• Page text:
17 November 2011

So Far So Good

Today has been much better than yesterday. I still feel like I could cry at the drop of a hat, but I feel a little more in control today. Of course the day is only half over and generally my emotional outbursts don't happen until between 4 and 6, but I'm confident I'll be able to handle what happens today better than yesterday.  I was able to rest for an hour while I tried--unsuccessfully--to convince Mr. Smiley that it was nap time.  His room is now a complete disaster, but at least there were no injuries to him or any possessions. I call that a success.  Luckily there haven't been any more nose biting incidents.

To those that commented, thank you for your encouraging words. I really appreciate them and your friendship. I was grateful to hear your perspectives that it's easier to have a three kids then be pregnant with two. That gives me hope that I will be able to do this. It really is hard to see that things can get better, but knowing that others have succeeded gives me confidence.  I realize that things are going to be hard for a while but they will get better and I just need to keep plugging on. I can get through these next 8 weeks!

• Recorded data:
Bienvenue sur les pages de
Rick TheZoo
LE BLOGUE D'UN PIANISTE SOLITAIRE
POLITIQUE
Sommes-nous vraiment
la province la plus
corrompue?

--

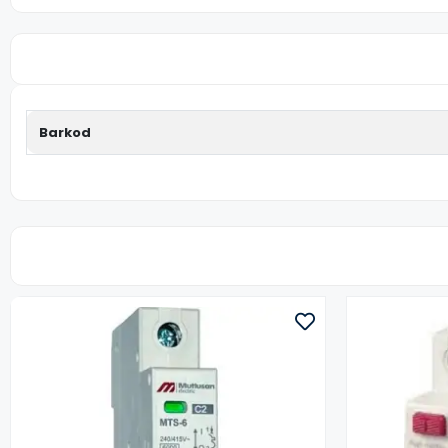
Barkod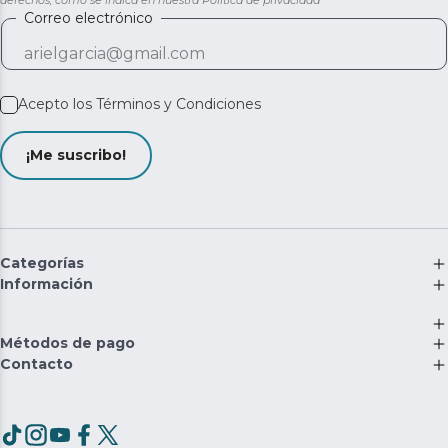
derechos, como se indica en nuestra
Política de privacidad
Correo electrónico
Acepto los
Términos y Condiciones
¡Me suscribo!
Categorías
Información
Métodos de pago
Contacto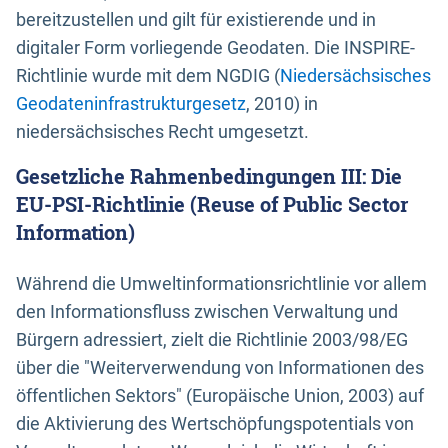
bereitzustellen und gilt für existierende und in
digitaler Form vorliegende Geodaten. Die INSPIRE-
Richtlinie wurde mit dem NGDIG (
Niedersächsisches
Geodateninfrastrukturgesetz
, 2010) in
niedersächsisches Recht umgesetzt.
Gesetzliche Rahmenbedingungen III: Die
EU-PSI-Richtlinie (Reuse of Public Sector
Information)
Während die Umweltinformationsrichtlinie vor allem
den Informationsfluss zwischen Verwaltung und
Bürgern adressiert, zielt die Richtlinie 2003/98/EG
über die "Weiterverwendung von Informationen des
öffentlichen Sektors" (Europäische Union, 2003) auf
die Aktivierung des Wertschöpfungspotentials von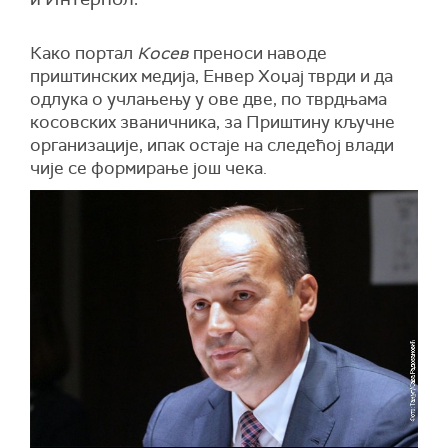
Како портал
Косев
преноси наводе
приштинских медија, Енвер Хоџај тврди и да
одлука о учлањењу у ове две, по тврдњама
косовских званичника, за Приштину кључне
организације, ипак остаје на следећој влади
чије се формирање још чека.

--

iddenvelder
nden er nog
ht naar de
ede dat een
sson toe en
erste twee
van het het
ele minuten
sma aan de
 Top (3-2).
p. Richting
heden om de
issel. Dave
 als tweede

• What this task involves:
Reproduce the passage of the blog post that opens with the words "So Far So Good" and closes with "nose biting incidents.".

• Completed exercise:
So Far So Good

Today has been much better than yesterday. I still feel like I could cry at the drop of a hat, but I feel a little more in control today. Of course the day is only half over and generally my emotional outbursts don't happen until between 4 and 6, but I'm confident I'll be able to handle what happens today better than yesterday.  I was able to rest for an hour while I tried--unsuccessfully--to convince Mr. Smiley that it was nap time.  His room is now a complete disaster, but at least there were no injuries to him or any possessions. I call that a success.  Luckily there haven't been any more nose biting incidents.